Recorded data
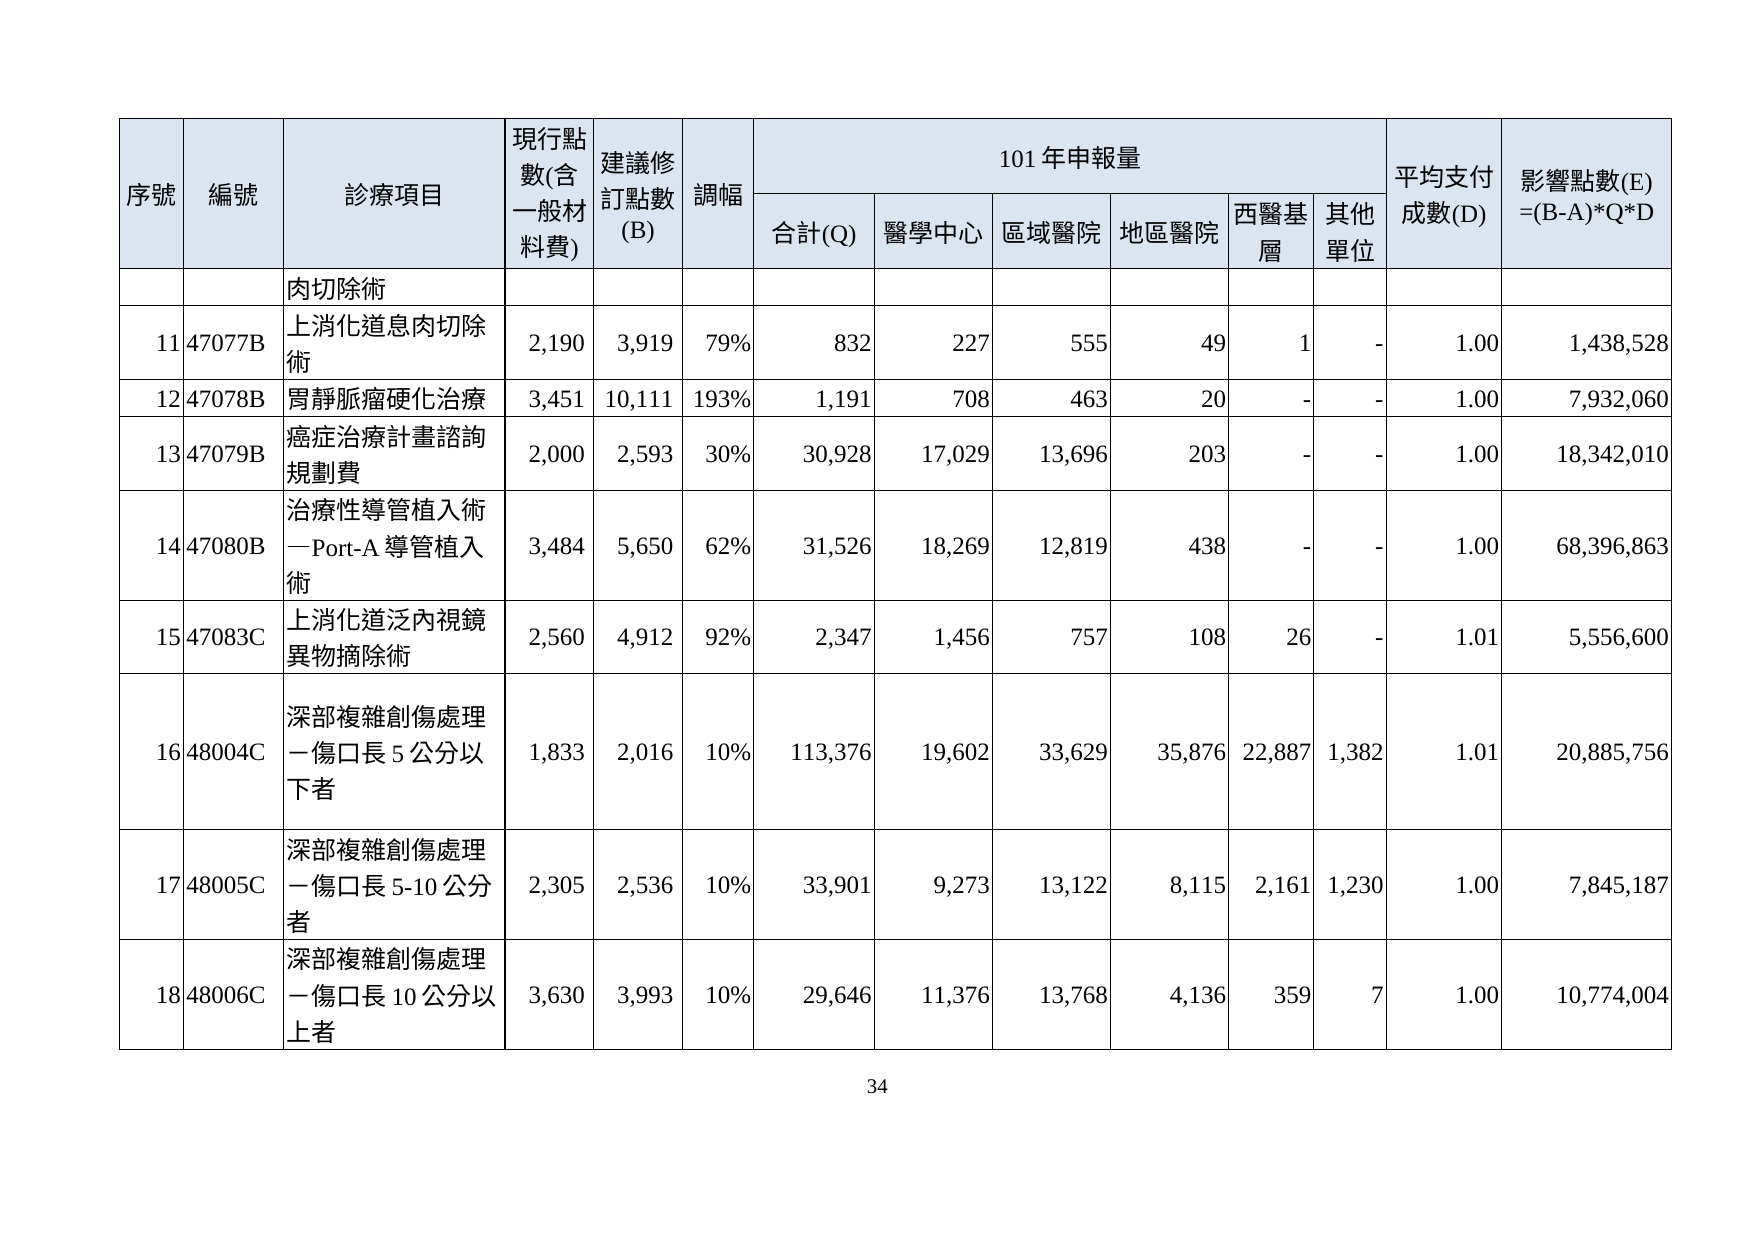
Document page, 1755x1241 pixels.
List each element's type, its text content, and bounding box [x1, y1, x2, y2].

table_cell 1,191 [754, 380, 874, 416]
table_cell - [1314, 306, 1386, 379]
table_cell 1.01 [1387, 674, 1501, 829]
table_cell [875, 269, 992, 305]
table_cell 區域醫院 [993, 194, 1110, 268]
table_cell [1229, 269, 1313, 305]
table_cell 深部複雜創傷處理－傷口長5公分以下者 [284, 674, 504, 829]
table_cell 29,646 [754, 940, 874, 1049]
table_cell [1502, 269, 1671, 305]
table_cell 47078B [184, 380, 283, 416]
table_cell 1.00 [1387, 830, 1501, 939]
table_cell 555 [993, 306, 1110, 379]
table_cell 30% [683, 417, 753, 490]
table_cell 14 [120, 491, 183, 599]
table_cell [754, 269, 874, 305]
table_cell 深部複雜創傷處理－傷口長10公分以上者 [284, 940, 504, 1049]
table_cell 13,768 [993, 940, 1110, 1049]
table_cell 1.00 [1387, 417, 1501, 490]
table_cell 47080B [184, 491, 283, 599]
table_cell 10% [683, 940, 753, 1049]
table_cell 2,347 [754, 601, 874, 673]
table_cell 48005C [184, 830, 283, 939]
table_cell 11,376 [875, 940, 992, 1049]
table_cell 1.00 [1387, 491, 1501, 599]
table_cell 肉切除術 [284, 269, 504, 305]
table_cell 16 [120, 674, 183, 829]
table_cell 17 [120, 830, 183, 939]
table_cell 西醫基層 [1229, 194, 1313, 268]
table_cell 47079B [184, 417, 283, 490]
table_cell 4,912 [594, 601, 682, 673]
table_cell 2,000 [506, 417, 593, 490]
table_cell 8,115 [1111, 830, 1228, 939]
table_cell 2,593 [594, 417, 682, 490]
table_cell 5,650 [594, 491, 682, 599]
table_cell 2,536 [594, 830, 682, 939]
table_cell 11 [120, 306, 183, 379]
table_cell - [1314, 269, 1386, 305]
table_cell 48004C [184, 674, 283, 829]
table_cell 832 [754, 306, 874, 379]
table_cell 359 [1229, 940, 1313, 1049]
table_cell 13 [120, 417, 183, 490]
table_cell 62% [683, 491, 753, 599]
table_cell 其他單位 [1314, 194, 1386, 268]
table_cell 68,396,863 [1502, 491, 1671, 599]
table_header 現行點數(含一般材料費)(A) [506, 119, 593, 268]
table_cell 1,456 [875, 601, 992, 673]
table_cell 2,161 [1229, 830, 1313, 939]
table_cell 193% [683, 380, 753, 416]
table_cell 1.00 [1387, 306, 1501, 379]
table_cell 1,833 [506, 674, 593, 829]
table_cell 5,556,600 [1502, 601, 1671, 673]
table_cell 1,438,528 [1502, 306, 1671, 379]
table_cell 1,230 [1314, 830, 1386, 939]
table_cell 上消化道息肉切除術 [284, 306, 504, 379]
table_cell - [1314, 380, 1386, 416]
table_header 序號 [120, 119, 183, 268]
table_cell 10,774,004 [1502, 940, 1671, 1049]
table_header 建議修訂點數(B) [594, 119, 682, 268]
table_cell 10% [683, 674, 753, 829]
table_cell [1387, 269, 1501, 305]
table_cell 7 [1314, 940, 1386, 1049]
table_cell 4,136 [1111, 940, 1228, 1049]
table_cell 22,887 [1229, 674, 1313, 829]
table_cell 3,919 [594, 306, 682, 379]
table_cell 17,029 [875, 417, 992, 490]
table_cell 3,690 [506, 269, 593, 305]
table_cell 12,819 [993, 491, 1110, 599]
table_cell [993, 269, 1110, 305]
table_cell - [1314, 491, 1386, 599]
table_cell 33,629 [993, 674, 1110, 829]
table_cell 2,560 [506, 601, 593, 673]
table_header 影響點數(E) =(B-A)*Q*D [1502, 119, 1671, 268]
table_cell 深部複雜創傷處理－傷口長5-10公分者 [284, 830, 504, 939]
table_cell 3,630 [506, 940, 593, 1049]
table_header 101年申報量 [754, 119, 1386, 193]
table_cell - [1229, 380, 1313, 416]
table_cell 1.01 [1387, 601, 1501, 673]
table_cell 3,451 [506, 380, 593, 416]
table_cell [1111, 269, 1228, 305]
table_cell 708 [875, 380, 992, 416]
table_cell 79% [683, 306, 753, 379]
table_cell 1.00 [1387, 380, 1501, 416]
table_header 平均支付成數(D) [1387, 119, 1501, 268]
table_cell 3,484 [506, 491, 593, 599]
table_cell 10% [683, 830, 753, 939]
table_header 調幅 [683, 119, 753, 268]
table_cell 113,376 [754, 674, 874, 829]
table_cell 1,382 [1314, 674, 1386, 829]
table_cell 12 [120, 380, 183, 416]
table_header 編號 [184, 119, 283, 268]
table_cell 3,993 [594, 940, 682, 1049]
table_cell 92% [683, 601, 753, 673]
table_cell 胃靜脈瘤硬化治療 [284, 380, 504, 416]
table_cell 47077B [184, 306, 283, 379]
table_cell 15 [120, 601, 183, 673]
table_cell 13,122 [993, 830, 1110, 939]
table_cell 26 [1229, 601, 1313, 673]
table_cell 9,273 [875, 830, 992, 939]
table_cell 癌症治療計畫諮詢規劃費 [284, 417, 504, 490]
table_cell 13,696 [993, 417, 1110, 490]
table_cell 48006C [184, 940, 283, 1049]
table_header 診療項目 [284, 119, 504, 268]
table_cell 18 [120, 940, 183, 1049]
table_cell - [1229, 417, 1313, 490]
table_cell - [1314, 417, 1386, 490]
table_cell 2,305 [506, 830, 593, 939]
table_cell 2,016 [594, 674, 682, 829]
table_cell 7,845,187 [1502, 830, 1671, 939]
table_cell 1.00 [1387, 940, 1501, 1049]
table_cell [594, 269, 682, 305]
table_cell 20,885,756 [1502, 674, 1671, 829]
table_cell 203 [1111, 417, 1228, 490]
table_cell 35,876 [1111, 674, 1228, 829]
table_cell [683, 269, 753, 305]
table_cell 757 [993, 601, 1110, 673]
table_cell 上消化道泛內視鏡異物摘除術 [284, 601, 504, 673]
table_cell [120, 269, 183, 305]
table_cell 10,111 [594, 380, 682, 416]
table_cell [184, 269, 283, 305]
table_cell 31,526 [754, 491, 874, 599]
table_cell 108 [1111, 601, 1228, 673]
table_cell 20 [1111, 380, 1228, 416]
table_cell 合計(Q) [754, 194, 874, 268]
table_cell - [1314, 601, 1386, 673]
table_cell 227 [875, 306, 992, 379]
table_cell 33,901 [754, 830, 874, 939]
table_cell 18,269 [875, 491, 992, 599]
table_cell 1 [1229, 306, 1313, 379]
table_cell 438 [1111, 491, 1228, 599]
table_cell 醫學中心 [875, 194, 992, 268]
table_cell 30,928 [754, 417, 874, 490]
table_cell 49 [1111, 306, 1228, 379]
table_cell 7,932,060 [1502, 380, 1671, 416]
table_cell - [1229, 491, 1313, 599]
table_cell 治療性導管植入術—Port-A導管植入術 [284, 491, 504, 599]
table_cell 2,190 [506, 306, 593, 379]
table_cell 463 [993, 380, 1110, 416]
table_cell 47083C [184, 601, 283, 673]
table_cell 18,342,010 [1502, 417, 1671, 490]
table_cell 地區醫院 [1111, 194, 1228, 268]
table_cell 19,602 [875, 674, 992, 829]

--

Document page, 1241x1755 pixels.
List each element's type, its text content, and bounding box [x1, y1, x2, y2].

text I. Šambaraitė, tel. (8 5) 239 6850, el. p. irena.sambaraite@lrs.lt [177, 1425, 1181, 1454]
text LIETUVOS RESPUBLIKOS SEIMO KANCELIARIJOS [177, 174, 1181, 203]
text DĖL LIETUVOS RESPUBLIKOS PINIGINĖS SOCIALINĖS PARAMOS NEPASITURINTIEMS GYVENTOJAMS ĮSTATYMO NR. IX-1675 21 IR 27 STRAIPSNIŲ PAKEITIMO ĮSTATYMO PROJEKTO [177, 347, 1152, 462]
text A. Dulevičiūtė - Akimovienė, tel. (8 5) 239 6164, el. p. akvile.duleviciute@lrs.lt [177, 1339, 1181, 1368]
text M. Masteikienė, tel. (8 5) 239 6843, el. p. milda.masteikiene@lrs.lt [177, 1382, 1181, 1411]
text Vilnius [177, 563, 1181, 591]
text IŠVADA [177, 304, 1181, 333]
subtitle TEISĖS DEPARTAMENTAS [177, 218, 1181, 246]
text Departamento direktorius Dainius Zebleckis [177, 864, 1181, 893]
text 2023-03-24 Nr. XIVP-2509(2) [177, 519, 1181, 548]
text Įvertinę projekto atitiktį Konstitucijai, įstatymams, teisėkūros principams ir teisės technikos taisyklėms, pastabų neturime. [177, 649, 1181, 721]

Your goal: Retype the lines from the one containing "text I. Šambaraitė, tel." through the one containing "text LIETUVOS RESPUBLIKOS", inclusive, with no changes.

Expected output:
text I. Šambaraitė, tel. (8 5) 239 6850, el. p. irena.sambaraite@lrs.lt [177, 1425, 1181, 1454]
text LIETUVOS RESPUBLIKOS SEIMO KANCELIARIJOS [177, 174, 1181, 203]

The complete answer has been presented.